Understanding the Clustering Tool
- Figure 1: An example of a Cluster Graph and its produced tree. The tree produced is based on Jaccard Dissimilarity, the lower the dissimilarity, the closer they'll be on the tree.
- Jaccard Dissimilarity is also known as Jaccard Distance, or rather the opposite of Jaccard Similarity (1-Similarity).
Using the Clustering Tool
- Access the Clustering Tool through the My Projects tab under the Analyze Genesets option.
- From there, check the projects (or individual GeneSets if you use the green '+' sign) that you wish to see in the Cluster, use the Options that you want set before you begin.

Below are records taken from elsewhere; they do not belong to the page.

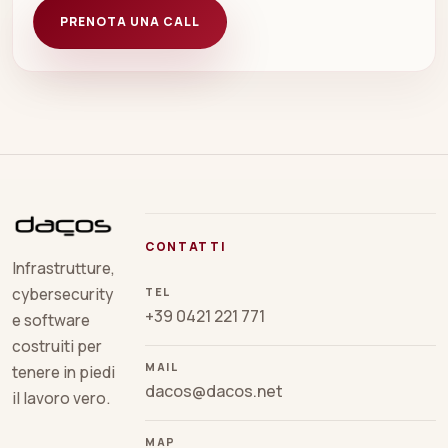
PRENOTA UNA CALL
CONTATTI
Infrastrutture,
TEL
cybersecurity
+39 0421 221 771
e software
costruiti per
MAIL
tenere in piedi
dacos@dacos.net
il lavoro vero.
MAP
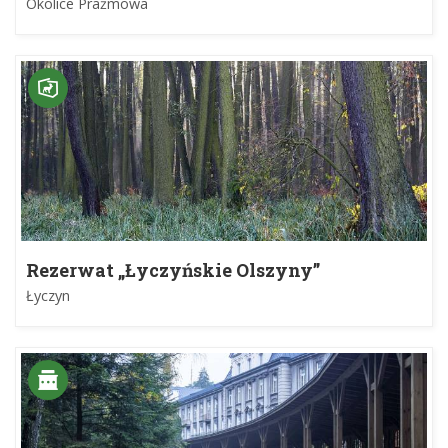
Okolice Prażmowa
Rezerwat „Łyczyńskie Olszyny”
Łyczyn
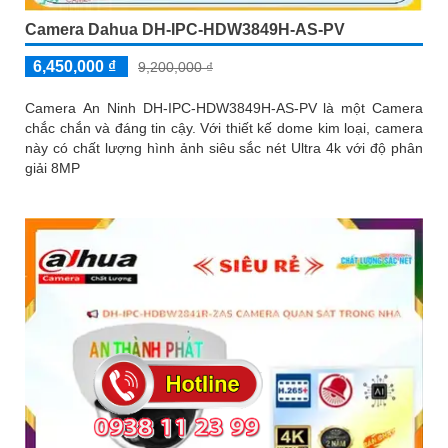
Camera Dahua DH-IPC-HDW3849H-AS-PV
6,450,000 ₫
9,200,000 ₫
Camera An Ninh DH-IPC-HDW3849H-AS-PV là một Camera
chắc chắn và đáng tin cậy. Với thiết kế dome kim loại, camera
này có chất lượng hình ảnh siêu sắc nét Ultra 4k với độ phân
giải 8MP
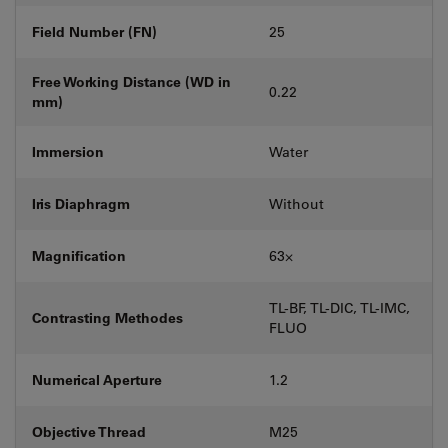
Field Number (FN)
25
Free Working Distance (WD in
0.22
mm)
Immersion
Water
Iris Diaphragm
Without
Magnification
63⨉
TL-BF, TL-DIC, TL-IMC,
Contrasting Methodes
FLUO
Numerical Aperture
1.2
Objective Thread
M25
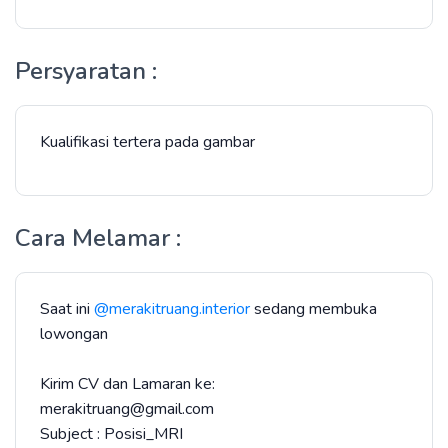
Persyaratan :
Kualifikasi tertera pada gambar
Cara Melamar :
Saat ini
@merakitruang.interior
sedang membuka
lowongan
Kirim CV dan Lamaran ke:
merakitruang@gmail.com
Subject : Posisi_MRI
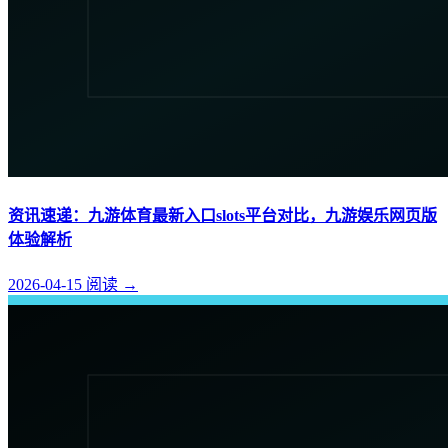
资讯速递：九游体育最新入口slots平台对比，九游娱乐网页版
体验解析
2026-04-15
阅读
→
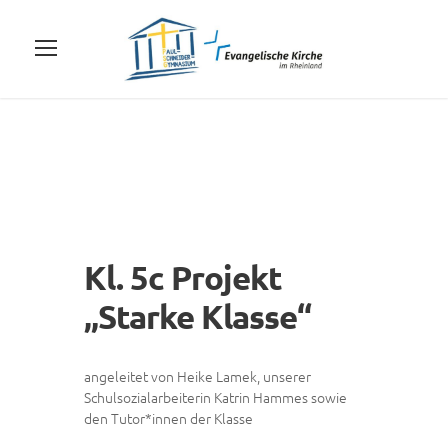
Kl. 5c Projekt
„Starke Klasse“
angeleitet von Heike Lamek, unserer
Schulsozialarbeiterin Katrin Hammes sowie
den Tutor*innen der Klasse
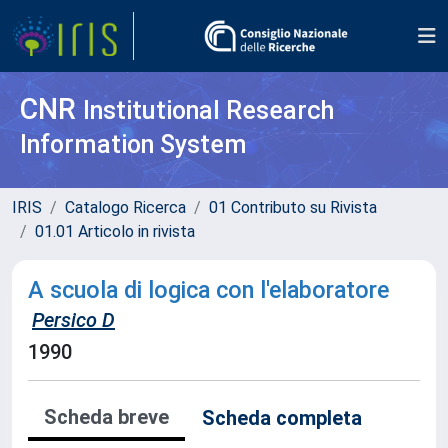
CNR
Institutional Research
Information System
IRIS
Catalogo Ricerca
01 Contributo su Rivista
01.01 Articolo in rivista
A scuola di logica con l'elaboratore
Persico D
1990
Scheda breve
Scheda completa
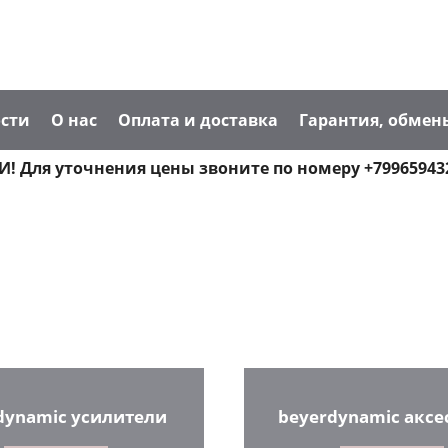
сти
О нас
Оплата и доставка
Гарантия, обмен
! Для уточнения цены звоните по номеру +79965943
dynamic усилители
beyerdynamic аксе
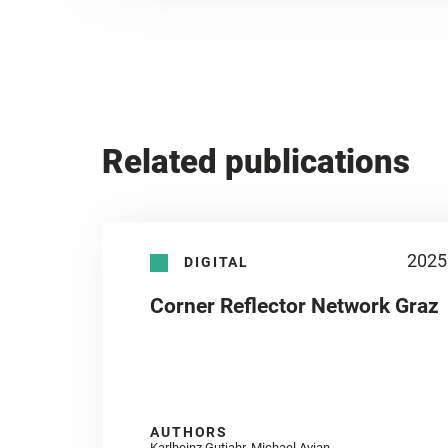
Related publications
2025
DIGITAL
Corner Reflector Network Graz
AUTHORS
Karlheinz Gutjahr, Michael Avian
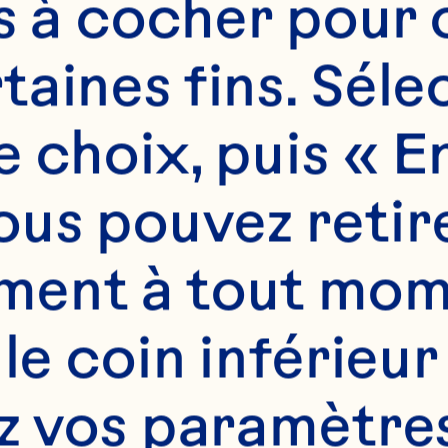
es à cocher pour 
aines fins. Sélec
TLESS
 choix, puis « En
us pouvez retire
NG
ent à tout mome
 le coin inférieur
z vos paramètres.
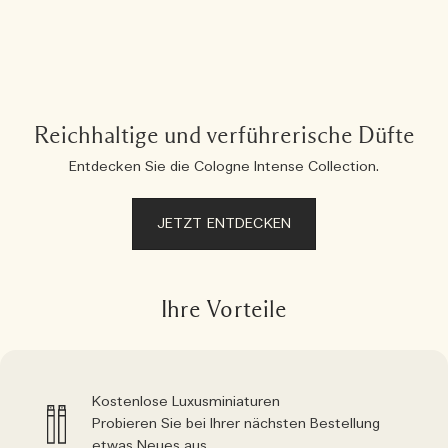
Reichhaltige und verführerische Düfte
Entdecken Sie die Cologne Intense Collection.
JETZT ENTDECKEN
Ihre Vorteile
Kostenlose Luxusminiaturen
Probieren Sie bei Ihrer nächsten Bestellung
etwas Neues aus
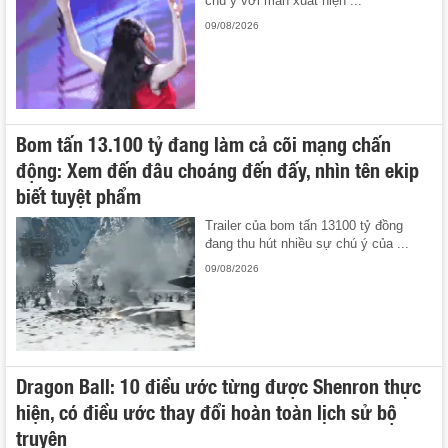
chú ý với màn xuất hiện ...
09/08/2026
Bom tấn 13.100 tỷ đang làm cả cõi mạng chấn
động: Xem đến đâu choáng đến đấy, nhìn tên ekip
biết tuyệt phẩm
Trailer của bom tấn 13100 tỷ đồng
đang thu hút nhiều sự chú ý của ...
09/08/2026
Dragon Ball: 10 điều ước từng được Shenron thực
hiện, có điều ước thay đổi hoàn toàn lịch sử bộ
truyện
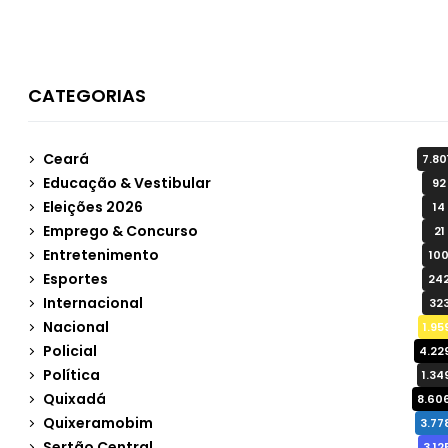
CATEGORIAS
Ceará
7.80
Educação & Vestibular
92
Eleições 2026
14
Emprego & Concurso
21
Entretenimento
10
Esportes
24
Internacional
32
Nacional
1.95
Policial
4.22
Política
1.34
Quixadá
8.60
Quixeramobim
3.77
Sertão Central
3.12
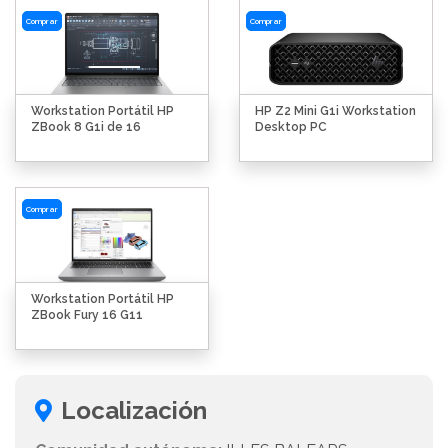
Comprar
Comprar
Workstation Portátil HP
HP Z2 Mini G1i Workstation
ZBook 8 G1i de 16
Desktop PC
Comprar
Workstation Portátil HP
ZBook Fury 16 G11
Localización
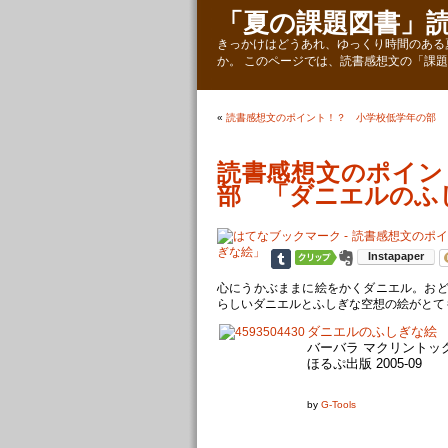
「夏の課題図書」
きっかけはどうあれ、ゆっくり時間のある
か。 このページでは、読書感想文の「課
«
読書感想文のポイント！？ 小学校低学年の部 
読書感想文のポイン
部 「ダニエルのふ
心にうかぶままに絵をかくダニエル。お
らしいダニエルとふしぎな空想の絵がとて
ダニエルのふしぎな絵
バーバラ マクリントック Ba
ほるぷ出版 2005-09
by
G-Tools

- If homology is set(included), the tree produced by the cluster will reflect a separation of species. Otherwise (excluded) it will ignore speciation.
- Method illustrates the algorithm that the user can specify, this option is very technical, and should be reserved for users who understand the implications of each algorithm.
- Ward uses Ward's Method to generate the clusters.
- Single uses Single-linkage Clustering or Nearest-Neighbor Clustering to generate the clusters.
- Centroid uses a k-medoids clustering to generate the clusters.
- McQuitty uses McQuitty's method, which is a hierarchical clustering method.
- Average refers to average-linkage clustering, or UPGMA, where unlike single, it takes the average of all opposing values to make the distance of one value.
- Complete refers to complete-linkage clustering, where all data points initially start as clusters and fuse until a certain point.
- Median refers to k-medians clustering, which is an alternate partition-based clustering algorithm from k-medoids.